- [Activity]: Down to the last line, reproduce the records exactly.

######

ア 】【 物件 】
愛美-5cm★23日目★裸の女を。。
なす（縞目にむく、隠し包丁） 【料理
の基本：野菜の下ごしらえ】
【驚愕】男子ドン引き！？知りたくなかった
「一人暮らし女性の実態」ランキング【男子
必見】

######

- [Final answer]:
ア 】【 物件 】
愛美-5cm★23日目★裸の女を。。
なす（縞目にむく、隠し包丁） 【料理
の基本：野菜の下ごしらえ】
【驚愕】男子ドン引き！？知りたくなかった
「一人暮らし女性の実態」ランキング【男子
必見】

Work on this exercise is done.